Alexiou-Daniel S, Papoutsi A, Papa A, Lambropoulos A, Antoniadis A
Department of Microbiology, School of Medicine, Aristotelian University of Thessaloniki, Greece.
Cell Mol Biol (Noisy-le-grand). 1996 Sep;42(6):833-8.

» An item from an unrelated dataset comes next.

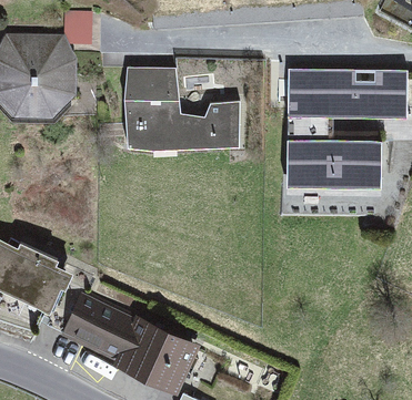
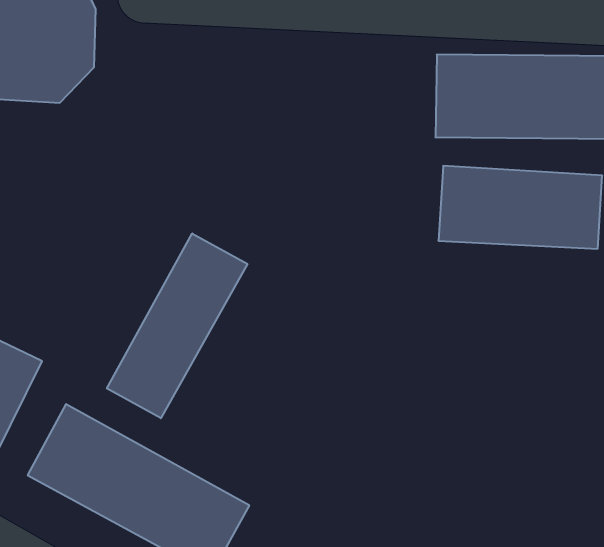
building: [128,81,239,142] -> none
building: none -> [107,233,247,418]

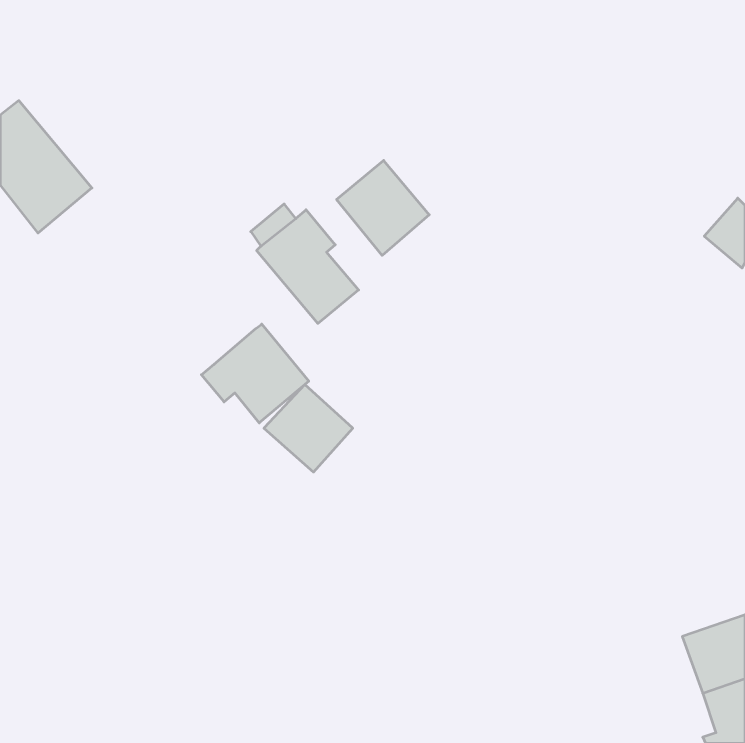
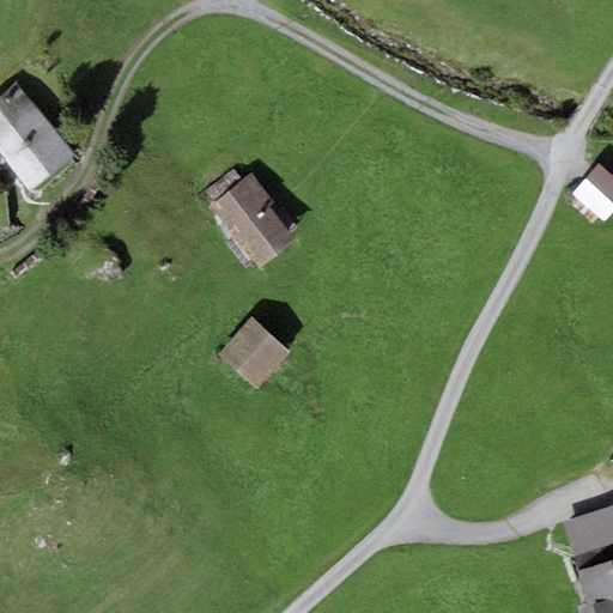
building: [337,160,429,255] -> none
building: [201,324,309,423] -> none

Genomic fingerprints from DNA of fifteen environmental and clinical strains of Legionella pneumophila serogroup 1, isolated from diverse geographic areas of Greece, during the period 1986 to 1994, were generated with arbitrarily-primed polymerase chain reaction (AP-PCR) in order to use the discriminatory power of two arbitrary primers, BG2 and M13 Forward to clarify the relationship among the fifteen isolates. Both primers were found to have the ability to discriminate strains of the same serogroup, to identify strains related to each other even though they were isolated at different times. Therefore, AP-PCR using BG2 or M13 Forward as primers, appears to be a useful tool which provides a fast and simple method for epidemiological fingerprinting.
1986年至1994年期间,从希腊不同地理区域分离出15株嗜肺军团菌血清1型环境菌株和临床菌株,利用任意引物聚合酶链反应(AP-PCR)生成基因组指纹,以利用两种任意引物BG2和M13正向引物的鉴别能力来阐明这15株分离株之间的关系。发现这两种引物都有能力区分同一血清群的菌株,即使它们是在不同时间分离的,也能识别彼此相关的菌株。因此,以BG2或M13正向引物进行AP-PCR似乎是一种有用的工具,它为流行病学指纹分析提供了一种快速简便的方法。